[Opening TEXT EXCERPT section]

Chery, China’s top auto exporter, is taking a different approach but moving just as quickly. The company has filed Canadian trademarks for five brands — Omoda, Jaecoo, Exeed, iCar, and Luxeed — and LinkedIn recruiters began approaching Canadian auto industry professionals in January about roles in vehicle engineering, electrical architecture, and regulatory certification. Chery is establishing a headquarters in the Toronto area and targeting consumer sales before year-end. Unlike BYD, which is courting large dealership groups, Chery appears open to working with retailers of varying sizes, potentially giving it access to markets outside major urban centres.

Geely trademarks Zeekr

Geely, which already operates in Canada through its ownership of Volvo and Polestar, has trademarked its premium Chinese brand Zeekr — the first time it would sell one of its own Chinese-origin marques here. Geely CEO Andy An has publicly confirmed the Canadian market entry. “Geely’s globalization is mostly through exports right now, but we will look to localize production,” An told Bloomberg, signalling that Canadian manufacturing could follow.

One Chinese-built brand has already beaten all three to the punch. Lotus, owned by Geely, currently operates six authorized Canadian dealerships and plans to double that number to 12 by the end of 2026. The company is preparing to launch the Eletre, an electric SUV manufactured at its Wuhan plant, with Canadian deliveries expected in the third quarter. The tariff reduction is expected to cut the Eletre’s Canadian price roughly in half.

Lotus CEO Qingfeng Feng has been blunt about the opportunity. “The Canadian market opportunity is too precious to miss,” he said in March. “Since we’ve taken the lead, we must capitalise on this advantage.”

Dealers line up

The frenzy extends beyond manufacturers. According to industry sources, roughly half of Canada’s large dealership groups are actively pursuing franchise agreements with Chinese brands. Smaller and mid-sized dealer groups have shown strong interest as well, viewing the new entrants as an opportunity to add electrified vehicles to their portfolios at a time when legacy automakers are scaling back EV commitments.

The federal government, for its part, is pushing for deeper integration. Industry Minister Mélanie Joly has publicly urged Canadian companies to partner with the incoming Chinese automakers. “We believe that these great Canadian champions can partner with Chinese EV companies to make a Canadian-Chinese car to export it around the world,” Joly said in February.

Not everyone is sold

Not everyone is convinced the rush is wise. Magna International, Canada’s largest auto parts manufacturer, was Joly’s top candidate for a joint venture partner. A Magna executive declined, saying the company prefers to remain a “neutral global partner” — though Magna already assembles XPeng vehicles at its plant in Graz, Austria.

[Closing TEXT EXCERPT section]
[Opening ENTRIES PROVIDED section]

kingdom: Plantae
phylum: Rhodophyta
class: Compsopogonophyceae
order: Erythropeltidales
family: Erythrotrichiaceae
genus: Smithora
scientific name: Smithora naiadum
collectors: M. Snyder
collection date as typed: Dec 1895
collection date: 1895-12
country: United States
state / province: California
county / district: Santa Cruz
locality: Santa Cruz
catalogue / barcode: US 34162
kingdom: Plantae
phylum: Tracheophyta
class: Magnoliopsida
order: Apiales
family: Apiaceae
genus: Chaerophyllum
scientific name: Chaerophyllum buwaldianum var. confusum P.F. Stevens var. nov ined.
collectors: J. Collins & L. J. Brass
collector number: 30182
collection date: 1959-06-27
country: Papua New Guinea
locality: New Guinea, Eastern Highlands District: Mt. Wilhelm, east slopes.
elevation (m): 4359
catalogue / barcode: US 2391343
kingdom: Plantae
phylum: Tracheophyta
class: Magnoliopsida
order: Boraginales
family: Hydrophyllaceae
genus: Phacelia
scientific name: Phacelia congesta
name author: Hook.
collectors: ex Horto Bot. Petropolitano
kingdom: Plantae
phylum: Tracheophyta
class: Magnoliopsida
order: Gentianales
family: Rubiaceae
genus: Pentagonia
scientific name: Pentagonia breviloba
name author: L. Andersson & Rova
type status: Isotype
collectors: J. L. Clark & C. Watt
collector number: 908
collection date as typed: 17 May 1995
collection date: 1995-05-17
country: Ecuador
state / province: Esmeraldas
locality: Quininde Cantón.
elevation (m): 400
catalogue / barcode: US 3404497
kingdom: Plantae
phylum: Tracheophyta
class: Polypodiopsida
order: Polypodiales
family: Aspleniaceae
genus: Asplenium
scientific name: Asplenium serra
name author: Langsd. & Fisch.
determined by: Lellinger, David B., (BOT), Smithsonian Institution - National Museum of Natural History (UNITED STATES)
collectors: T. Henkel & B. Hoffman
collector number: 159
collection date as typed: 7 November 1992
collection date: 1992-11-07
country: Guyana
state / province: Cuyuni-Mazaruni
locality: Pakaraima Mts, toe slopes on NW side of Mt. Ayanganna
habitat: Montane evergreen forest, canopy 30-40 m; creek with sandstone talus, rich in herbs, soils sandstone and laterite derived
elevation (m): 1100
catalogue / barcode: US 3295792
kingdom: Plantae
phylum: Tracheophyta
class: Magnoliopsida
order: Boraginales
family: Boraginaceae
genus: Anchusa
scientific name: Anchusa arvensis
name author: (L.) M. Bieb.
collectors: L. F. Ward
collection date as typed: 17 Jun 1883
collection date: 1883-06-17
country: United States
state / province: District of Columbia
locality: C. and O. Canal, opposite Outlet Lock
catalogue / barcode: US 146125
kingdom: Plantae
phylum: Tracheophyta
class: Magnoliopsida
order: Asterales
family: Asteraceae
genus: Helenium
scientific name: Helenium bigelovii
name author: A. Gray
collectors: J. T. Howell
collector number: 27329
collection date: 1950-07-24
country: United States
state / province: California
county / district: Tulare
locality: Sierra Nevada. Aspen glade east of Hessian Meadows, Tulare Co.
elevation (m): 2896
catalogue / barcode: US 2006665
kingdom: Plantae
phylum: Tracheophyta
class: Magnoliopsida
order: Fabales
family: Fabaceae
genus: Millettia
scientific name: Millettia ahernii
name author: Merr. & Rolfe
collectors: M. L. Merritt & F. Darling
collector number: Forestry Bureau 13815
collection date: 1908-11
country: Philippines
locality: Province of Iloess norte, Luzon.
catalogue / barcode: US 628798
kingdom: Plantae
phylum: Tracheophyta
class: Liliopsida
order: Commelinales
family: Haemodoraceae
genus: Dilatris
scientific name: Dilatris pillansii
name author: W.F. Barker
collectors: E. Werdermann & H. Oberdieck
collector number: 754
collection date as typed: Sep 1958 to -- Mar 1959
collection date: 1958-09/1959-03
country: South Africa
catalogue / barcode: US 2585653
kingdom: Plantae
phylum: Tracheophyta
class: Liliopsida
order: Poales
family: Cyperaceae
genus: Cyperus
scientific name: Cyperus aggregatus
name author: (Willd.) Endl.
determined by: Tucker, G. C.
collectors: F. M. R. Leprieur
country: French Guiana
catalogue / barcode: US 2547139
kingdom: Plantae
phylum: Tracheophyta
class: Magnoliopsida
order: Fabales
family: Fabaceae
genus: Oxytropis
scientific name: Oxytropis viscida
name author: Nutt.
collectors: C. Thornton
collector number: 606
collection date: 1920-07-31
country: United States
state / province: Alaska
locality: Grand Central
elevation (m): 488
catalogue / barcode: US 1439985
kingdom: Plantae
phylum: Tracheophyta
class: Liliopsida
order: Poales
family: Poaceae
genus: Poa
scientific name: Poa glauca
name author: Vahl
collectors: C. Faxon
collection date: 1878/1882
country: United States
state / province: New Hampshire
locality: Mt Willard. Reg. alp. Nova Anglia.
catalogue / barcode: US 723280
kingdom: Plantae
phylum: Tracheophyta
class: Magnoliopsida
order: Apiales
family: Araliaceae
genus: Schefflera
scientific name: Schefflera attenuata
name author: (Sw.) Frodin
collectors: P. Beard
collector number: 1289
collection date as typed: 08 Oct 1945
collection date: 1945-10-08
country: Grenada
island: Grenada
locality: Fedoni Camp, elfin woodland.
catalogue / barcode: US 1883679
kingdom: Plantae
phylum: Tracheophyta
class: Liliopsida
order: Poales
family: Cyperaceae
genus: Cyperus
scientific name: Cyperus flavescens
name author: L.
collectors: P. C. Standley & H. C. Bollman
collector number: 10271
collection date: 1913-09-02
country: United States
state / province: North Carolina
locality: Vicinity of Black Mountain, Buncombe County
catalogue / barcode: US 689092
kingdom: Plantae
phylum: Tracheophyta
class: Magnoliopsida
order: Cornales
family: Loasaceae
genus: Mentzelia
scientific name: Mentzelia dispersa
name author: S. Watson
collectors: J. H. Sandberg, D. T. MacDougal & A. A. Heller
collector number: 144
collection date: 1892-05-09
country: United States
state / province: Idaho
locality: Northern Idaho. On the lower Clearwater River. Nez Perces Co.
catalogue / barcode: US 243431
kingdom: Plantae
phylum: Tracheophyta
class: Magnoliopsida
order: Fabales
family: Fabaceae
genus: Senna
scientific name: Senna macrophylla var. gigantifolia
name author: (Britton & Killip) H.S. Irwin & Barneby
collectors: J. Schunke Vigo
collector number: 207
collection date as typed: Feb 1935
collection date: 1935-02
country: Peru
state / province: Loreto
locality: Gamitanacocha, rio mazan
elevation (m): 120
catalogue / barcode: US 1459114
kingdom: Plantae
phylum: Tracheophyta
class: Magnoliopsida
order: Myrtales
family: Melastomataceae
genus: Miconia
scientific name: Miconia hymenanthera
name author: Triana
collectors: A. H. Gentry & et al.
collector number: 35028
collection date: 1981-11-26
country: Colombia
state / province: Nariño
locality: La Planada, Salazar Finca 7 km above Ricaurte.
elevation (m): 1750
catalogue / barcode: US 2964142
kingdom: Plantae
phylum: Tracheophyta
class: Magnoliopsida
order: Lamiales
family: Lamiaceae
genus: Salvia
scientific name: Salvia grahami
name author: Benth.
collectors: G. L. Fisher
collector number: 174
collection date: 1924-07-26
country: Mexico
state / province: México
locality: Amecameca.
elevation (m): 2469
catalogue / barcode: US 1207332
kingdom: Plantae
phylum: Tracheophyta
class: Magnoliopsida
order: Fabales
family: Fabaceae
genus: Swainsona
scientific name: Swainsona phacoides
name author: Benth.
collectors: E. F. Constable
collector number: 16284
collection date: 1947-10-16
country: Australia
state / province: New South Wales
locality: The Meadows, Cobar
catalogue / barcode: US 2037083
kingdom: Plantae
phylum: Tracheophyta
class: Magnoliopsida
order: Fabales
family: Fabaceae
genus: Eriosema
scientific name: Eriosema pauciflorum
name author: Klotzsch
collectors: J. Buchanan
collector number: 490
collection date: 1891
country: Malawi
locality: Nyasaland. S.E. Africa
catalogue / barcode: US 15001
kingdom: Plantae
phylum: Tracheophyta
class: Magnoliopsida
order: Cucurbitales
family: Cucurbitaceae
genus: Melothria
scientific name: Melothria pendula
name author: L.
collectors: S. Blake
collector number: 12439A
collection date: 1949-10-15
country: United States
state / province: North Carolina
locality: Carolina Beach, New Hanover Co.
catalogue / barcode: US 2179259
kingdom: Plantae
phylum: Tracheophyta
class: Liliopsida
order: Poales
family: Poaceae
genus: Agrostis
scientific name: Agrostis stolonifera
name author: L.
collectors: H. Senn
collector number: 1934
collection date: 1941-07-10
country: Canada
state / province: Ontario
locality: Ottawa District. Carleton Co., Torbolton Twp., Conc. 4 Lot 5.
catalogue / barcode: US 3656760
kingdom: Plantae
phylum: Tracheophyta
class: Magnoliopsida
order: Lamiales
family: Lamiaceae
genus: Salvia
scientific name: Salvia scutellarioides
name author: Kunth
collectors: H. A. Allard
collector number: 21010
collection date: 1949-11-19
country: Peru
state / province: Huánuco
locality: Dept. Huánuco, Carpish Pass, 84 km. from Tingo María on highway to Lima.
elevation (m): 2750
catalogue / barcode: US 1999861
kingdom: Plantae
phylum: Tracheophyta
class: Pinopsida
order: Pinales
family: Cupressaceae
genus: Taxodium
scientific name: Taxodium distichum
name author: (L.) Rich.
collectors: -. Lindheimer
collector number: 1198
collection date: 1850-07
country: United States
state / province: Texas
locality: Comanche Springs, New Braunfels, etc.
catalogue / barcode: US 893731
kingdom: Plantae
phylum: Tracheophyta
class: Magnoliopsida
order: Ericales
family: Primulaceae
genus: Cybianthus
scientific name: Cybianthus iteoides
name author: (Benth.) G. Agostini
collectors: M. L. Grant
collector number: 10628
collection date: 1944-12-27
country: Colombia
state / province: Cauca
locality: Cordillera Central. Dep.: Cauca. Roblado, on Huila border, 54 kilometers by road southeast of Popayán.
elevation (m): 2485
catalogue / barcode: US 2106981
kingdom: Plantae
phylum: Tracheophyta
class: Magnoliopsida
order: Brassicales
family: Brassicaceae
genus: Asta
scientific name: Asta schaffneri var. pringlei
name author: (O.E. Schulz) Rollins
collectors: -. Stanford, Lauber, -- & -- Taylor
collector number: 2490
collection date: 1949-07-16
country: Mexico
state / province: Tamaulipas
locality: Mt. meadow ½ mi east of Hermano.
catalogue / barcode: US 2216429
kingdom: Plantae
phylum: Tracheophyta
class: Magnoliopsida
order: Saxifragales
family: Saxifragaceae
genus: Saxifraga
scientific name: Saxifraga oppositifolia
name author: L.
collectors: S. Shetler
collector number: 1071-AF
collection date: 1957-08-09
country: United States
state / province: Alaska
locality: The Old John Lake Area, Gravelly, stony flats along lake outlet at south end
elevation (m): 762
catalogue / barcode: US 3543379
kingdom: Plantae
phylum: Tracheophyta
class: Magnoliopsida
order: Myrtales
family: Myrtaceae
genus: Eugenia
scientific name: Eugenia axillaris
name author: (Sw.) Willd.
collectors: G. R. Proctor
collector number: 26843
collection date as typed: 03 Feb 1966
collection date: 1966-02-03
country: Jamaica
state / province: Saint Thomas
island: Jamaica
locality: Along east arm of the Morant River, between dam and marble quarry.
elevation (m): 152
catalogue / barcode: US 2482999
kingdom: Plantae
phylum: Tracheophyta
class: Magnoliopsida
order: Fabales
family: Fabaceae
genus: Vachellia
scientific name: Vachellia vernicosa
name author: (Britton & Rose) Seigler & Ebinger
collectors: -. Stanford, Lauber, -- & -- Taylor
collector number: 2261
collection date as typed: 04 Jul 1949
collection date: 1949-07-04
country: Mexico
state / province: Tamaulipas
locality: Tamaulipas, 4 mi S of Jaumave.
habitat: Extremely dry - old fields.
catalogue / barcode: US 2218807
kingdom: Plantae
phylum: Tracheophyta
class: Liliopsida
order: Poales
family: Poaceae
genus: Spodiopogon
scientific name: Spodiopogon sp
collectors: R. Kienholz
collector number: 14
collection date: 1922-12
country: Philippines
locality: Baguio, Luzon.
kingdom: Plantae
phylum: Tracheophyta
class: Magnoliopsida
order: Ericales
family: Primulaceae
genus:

[Closing ENTRIES PROVIDED section]

AIM OF THE EXERCISE - In the text on Chinese automakers entering Canada, why have smaller and mid-sized dealer groups shown strong interest in the new brands? Answer in one to three sentences.

TASK RESPONSE - They see the Chinese entrants as a chance to add electrified vehicles to their portfolios. This comes at a time when legacy automakers are scaling back their EV commitments.